Exercise text:
_____

It is sometime after 4 am – I don’t know when. My GPS broke 50 kms ago.  It’s dark, I’m wet and I am exhausted.  As I approach the boat ramp, they are calling out 300, 300, 300 – it’s not a rallying call for Spartan hoplites, but a call for my land crew to come to my assistance, 300 being my race number.  As I reach shallow water, I make a final effort to sling my wobbly legs over the side.
Suddenly a stranger is there, in the water steading my boat.  I can get out with some dignity, but as my legs touch the concrete ramp, they give way. Instantly the stranger’s hand is there to steady me.  She put a medallion over my neck.  In the background I can still hear the call 300, 300, 300.  Ben is supposed to be here to help, but in the confusion of the night these things happen, I feel alone, exhausted and utterly vulnerable. 
My kayak now touches dry land. Two strangers swoop on my kayak – “where do you want us to take your kayak?”  I can barely think “next to the toilet block”. It is the only place I know. A third stranger slips their arm under mine.  He must be about sixty, never seen him before. He has no name.  He tells me he is going to take me to the first aid tent.  He tells me they have dry clothes to change into. He tells me I can have a massage – I couldn’t think of anything worse except food or drink.  He offers me food and drink.  My body feels like it wants to turn itself inside out.  I feel shattered, my mind is working at half pace, I am incapable of looking after myself.
Two weeks on from the end of the Hawkesbury Classic, I am in Canberra for a recovery weekend, I still feel haunted by this deep feeling of vulnerability.  All the strength and stamina, all the control and concentration of the previous 12 hours of being in my boat and paddling as hard of possible, evaporated to a sense of utter vulnerability.

_____

Given data:
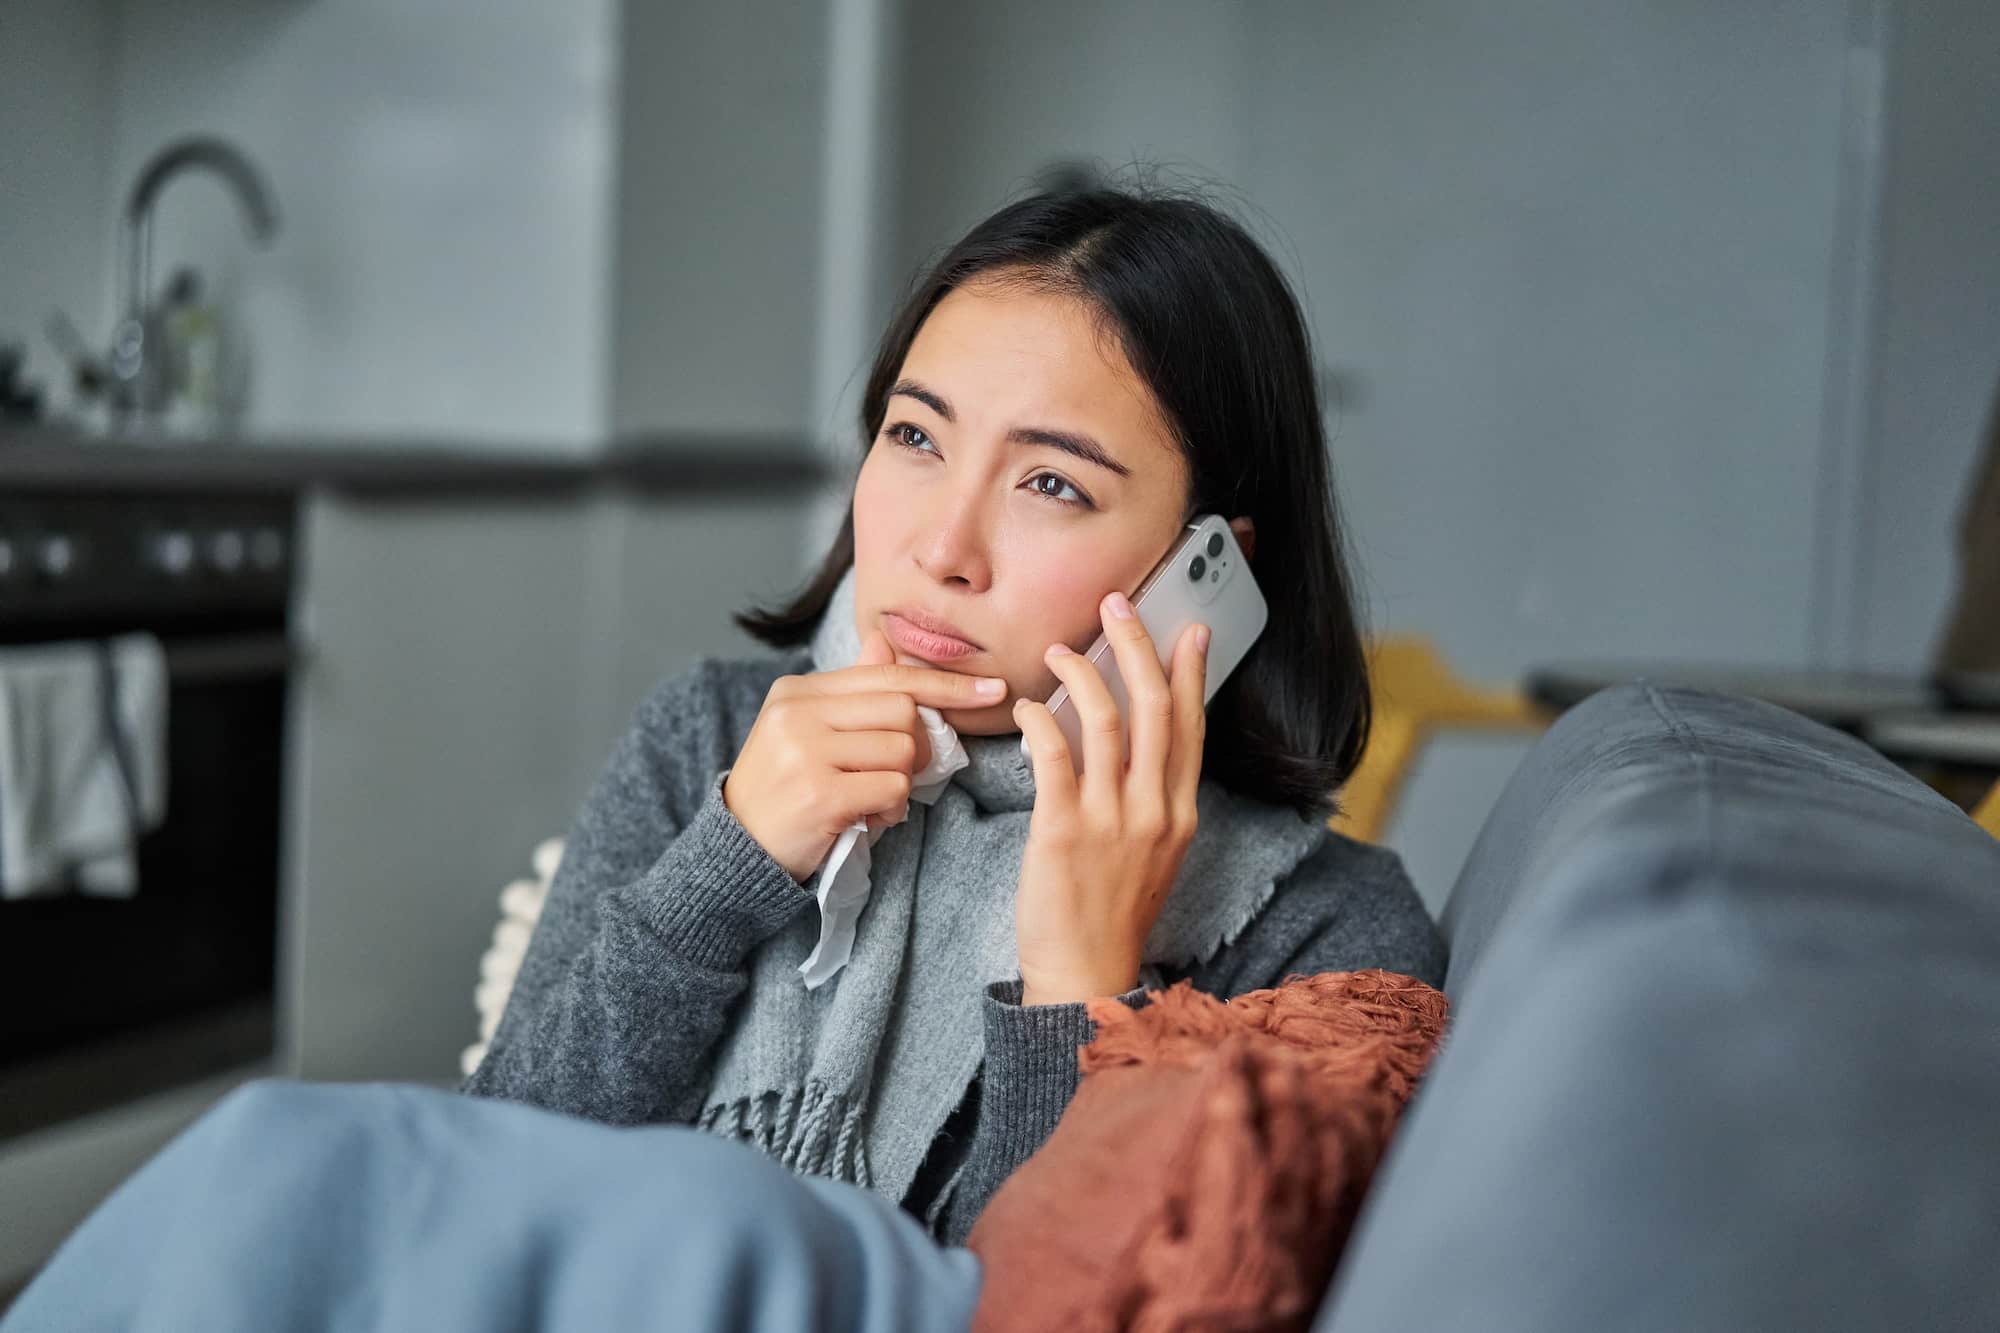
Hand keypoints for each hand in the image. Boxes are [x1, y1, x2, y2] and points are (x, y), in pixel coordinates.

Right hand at [723, 628, 1007, 881]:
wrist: (738, 850)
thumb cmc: (784, 790)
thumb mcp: (807, 732)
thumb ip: (851, 690)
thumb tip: (882, 642)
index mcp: (799, 691)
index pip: (889, 675)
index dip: (946, 684)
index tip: (992, 689)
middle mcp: (799, 713)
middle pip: (903, 710)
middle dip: (916, 747)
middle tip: (893, 774)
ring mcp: (806, 752)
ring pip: (902, 750)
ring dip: (901, 784)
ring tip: (871, 800)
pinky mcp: (819, 793)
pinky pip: (892, 788)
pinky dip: (891, 808)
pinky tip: (866, 818)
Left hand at [1010, 590, 1209, 1004]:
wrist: (1085, 975)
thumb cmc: (1111, 913)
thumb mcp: (1153, 854)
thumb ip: (1152, 800)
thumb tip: (1139, 745)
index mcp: (1180, 814)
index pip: (1191, 726)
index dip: (1190, 672)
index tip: (1189, 628)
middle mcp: (1154, 811)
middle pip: (1155, 708)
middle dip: (1137, 646)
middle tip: (1116, 605)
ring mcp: (1111, 820)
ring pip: (1106, 721)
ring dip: (1082, 672)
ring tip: (1060, 651)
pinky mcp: (1062, 831)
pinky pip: (1054, 756)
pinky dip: (1041, 720)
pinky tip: (1027, 705)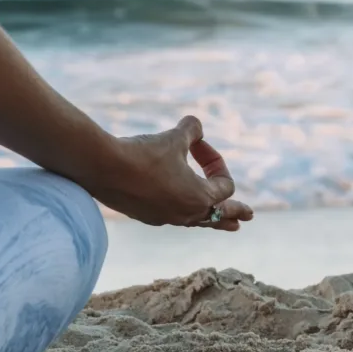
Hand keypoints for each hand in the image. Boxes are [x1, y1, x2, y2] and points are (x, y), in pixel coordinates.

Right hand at [87, 116, 252, 230]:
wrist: (104, 168)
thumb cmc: (144, 153)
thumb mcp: (173, 137)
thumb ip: (191, 130)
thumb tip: (196, 126)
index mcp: (200, 197)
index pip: (224, 184)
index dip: (215, 160)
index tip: (197, 143)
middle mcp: (186, 214)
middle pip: (219, 215)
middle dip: (234, 212)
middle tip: (248, 217)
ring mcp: (166, 218)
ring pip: (197, 221)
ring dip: (212, 219)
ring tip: (227, 225)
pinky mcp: (146, 216)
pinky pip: (173, 217)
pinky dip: (183, 211)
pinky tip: (181, 211)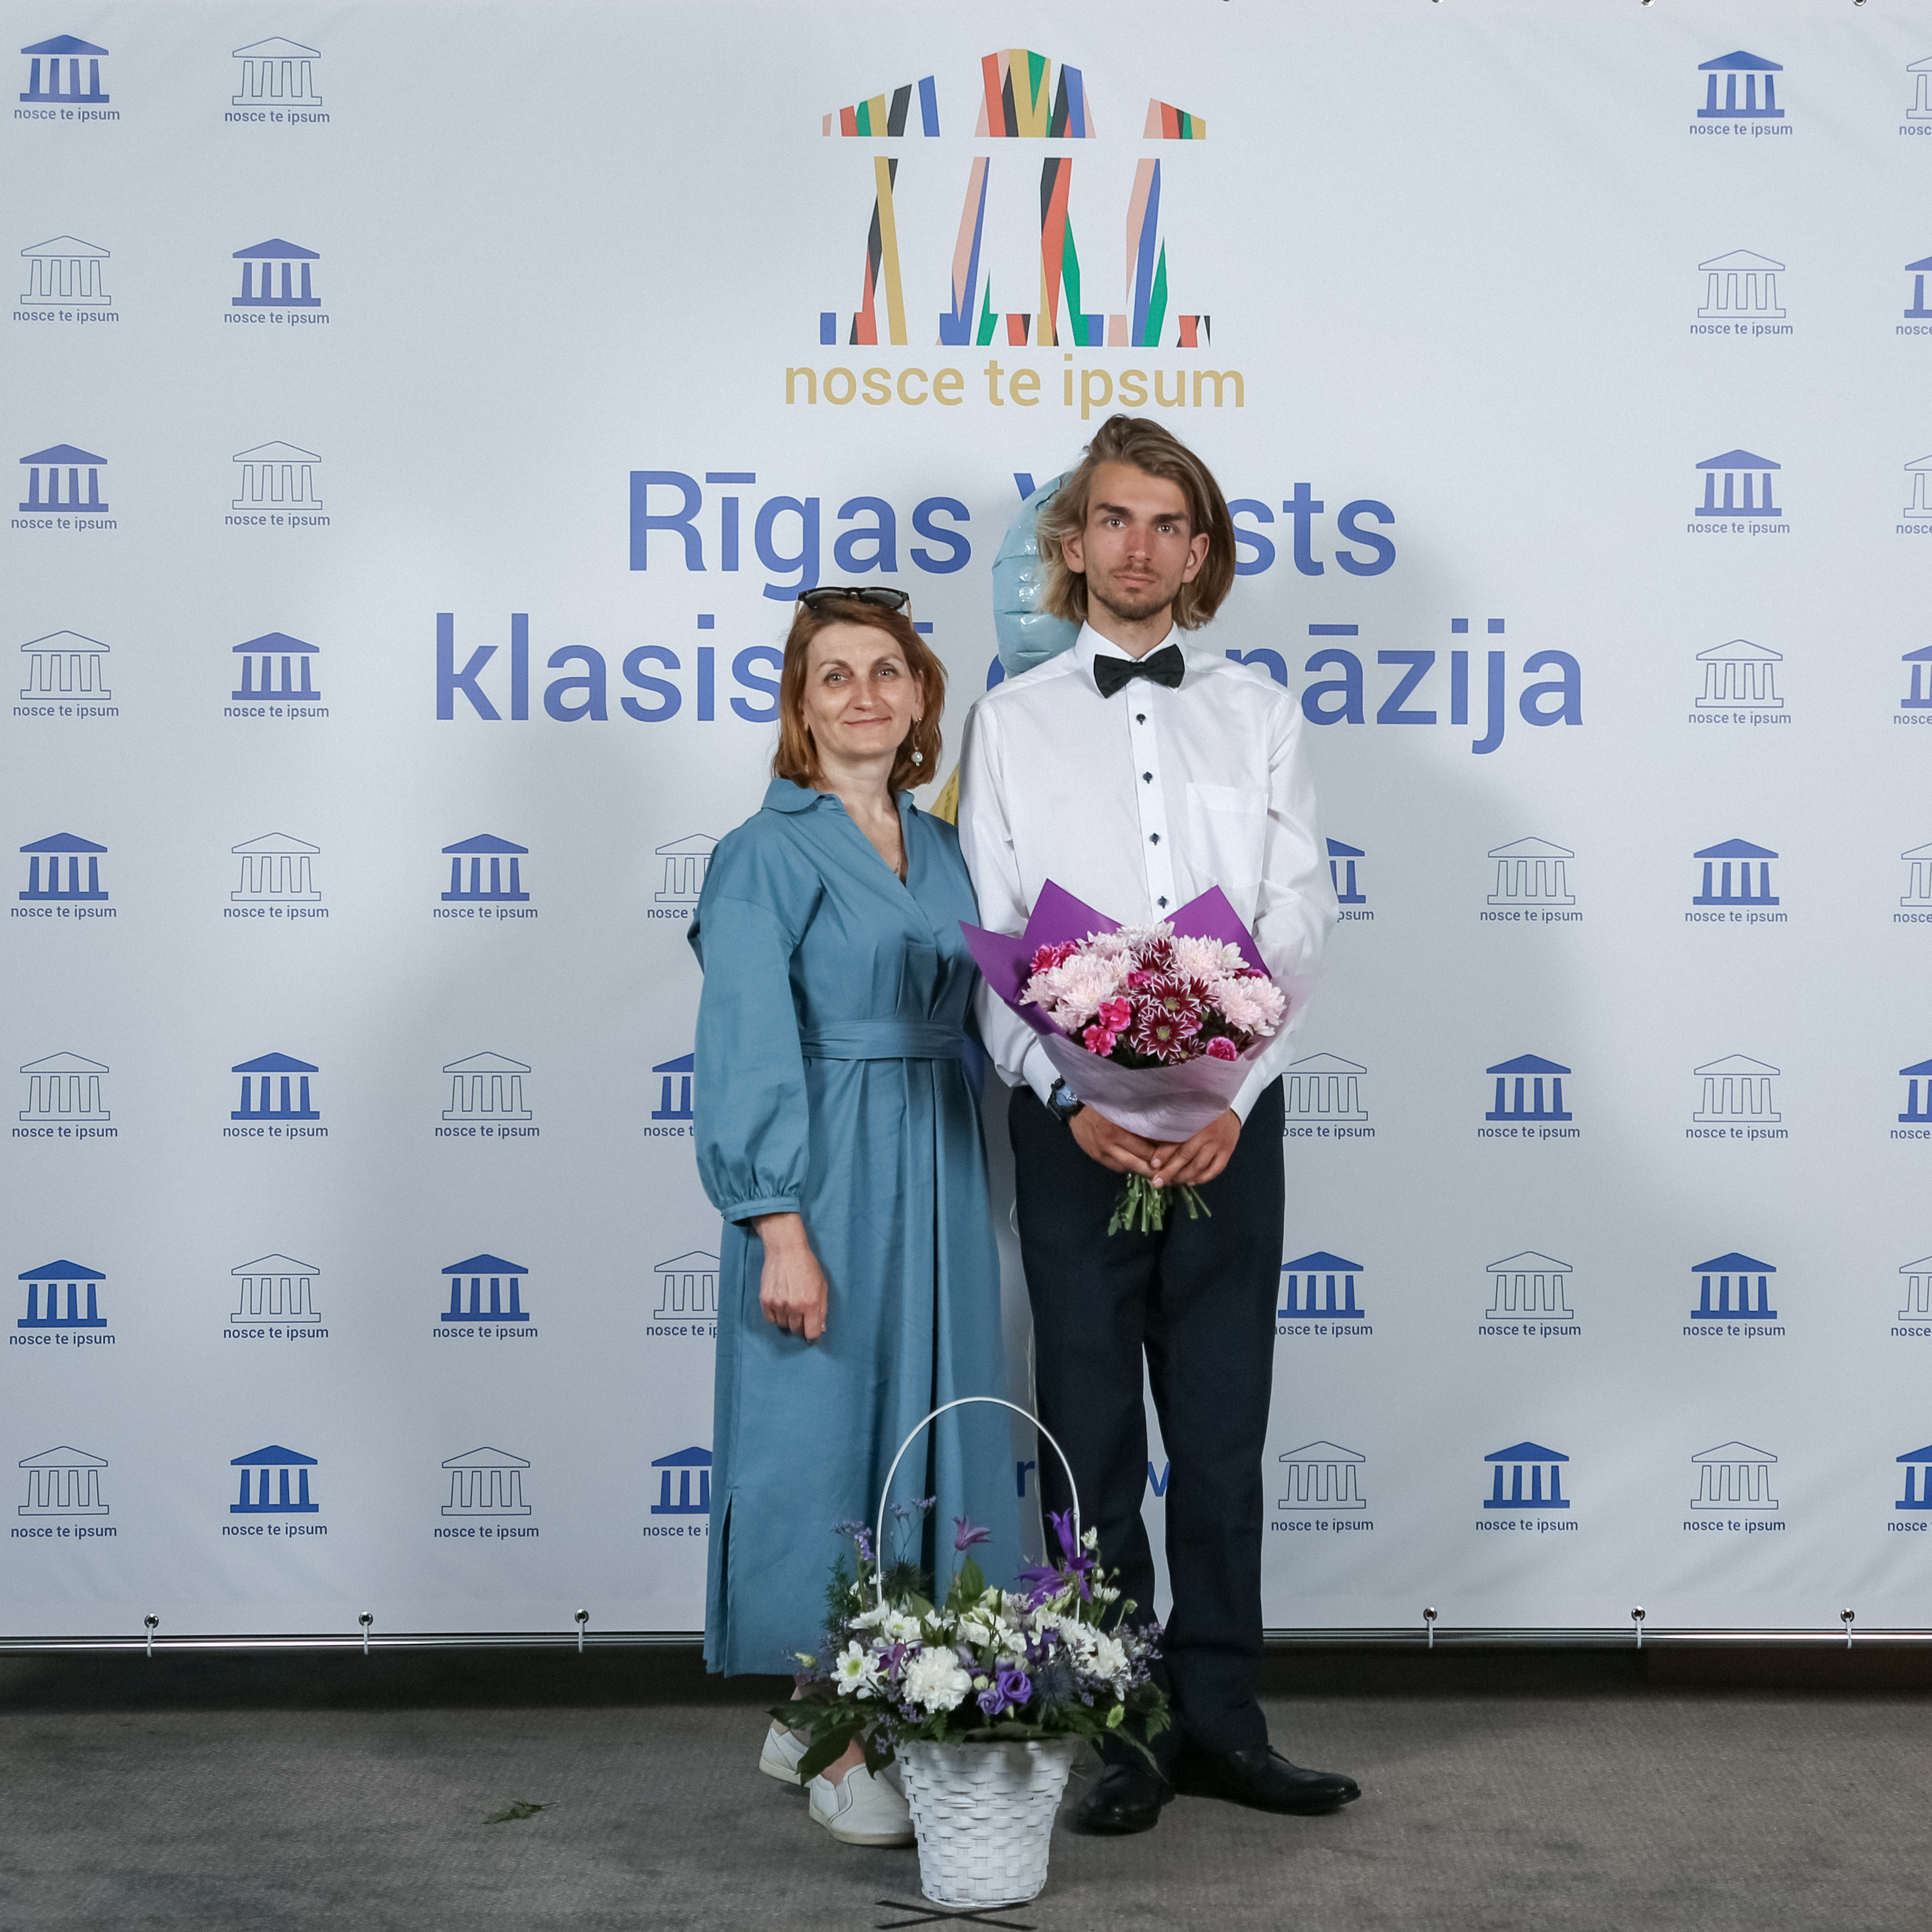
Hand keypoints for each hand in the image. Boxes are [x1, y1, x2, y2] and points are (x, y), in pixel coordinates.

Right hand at [748, 1212, 828, 1342]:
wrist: (786, 1250)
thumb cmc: (807, 1266)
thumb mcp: (822, 1286)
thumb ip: (822, 1309)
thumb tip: (821, 1329)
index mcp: (811, 1303)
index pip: (811, 1333)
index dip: (813, 1335)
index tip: (812, 1332)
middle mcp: (794, 1306)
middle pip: (797, 1330)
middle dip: (801, 1324)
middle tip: (802, 1312)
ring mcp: (778, 1304)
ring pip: (783, 1325)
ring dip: (788, 1320)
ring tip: (791, 1304)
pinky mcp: (765, 1300)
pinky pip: (770, 1319)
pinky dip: (776, 1316)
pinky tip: (780, 1305)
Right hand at [1068, 1104, 1163, 1177]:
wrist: (1074, 1106)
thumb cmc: (1103, 1103)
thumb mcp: (1122, 1107)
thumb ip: (1138, 1119)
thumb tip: (1161, 1132)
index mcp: (1118, 1129)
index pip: (1146, 1148)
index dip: (1161, 1154)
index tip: (1173, 1155)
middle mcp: (1110, 1143)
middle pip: (1137, 1162)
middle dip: (1153, 1169)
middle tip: (1167, 1171)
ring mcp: (1102, 1152)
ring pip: (1127, 1167)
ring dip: (1141, 1169)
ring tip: (1155, 1171)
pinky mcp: (1096, 1157)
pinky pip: (1116, 1167)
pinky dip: (1127, 1166)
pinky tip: (1134, 1163)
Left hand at [1152, 1110, 1240, 1187]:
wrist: (1226, 1104)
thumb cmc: (1198, 1109)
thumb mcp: (1185, 1110)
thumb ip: (1172, 1124)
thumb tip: (1151, 1141)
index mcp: (1194, 1119)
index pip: (1176, 1140)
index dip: (1163, 1153)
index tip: (1153, 1164)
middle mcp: (1207, 1132)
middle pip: (1186, 1156)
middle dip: (1169, 1171)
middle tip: (1157, 1182)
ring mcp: (1219, 1142)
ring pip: (1199, 1166)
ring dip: (1184, 1177)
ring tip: (1171, 1182)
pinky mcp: (1227, 1150)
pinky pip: (1214, 1169)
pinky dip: (1202, 1178)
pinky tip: (1191, 1181)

_____

Assignment 1:
In the kayak race account, where does the paddler tell the strangers to take the kayak?
Assignment 2:
Using the kayak race account, explain why people at the boat ramp keep calling out "300."
Assignment 3:
Proceed with the kayak race account, picking up after its final sentence.

Final answer 1:
Next to the toilet block.

Final answer 2:
The call is meant to bring the paddler's land crew to help at the ramp. The number 300 is the paddler's race number.

Final answer 3:
Over breakfast I read Gary Linnell’s article in the Sydney Morning Herald from 12 November – Sydney I love you, but it is time to leave your mean streets - Linnell argues Sydney has lost its sense of community, we have become alienated and disconnected, more like rats packed into a cage.  In many ways I think he is right.  In my street there is virtually no sense of community. No one seeks support from each other. No one pries. No one updates. People arrive and depart without acknowledgement.  Are we all just vulnerable individuals hiding in a city of 4 ½ million people, looking for those small breadcrumb trails which could lead us to some likeminded rats?  As I finish my Canberra version of smashed avocado, the Pialligo smokehouse bacon.  I find this a depressing question.
After breakfast I head to the Australian War Memorial, my favorite place for wasting time in Canberra.  I find my great uncle’s name R.A.Smith 2/18 Battalion on the Remembrance Wall.  His name is one of many in his battalion.  I step back and look at the whole wall.  His battalion takes up a large area.  You can easily pick those battalions captured in Singapore in 1942. So few came back.  My great uncle died on the Thai-Burma railway. Those poor bastards.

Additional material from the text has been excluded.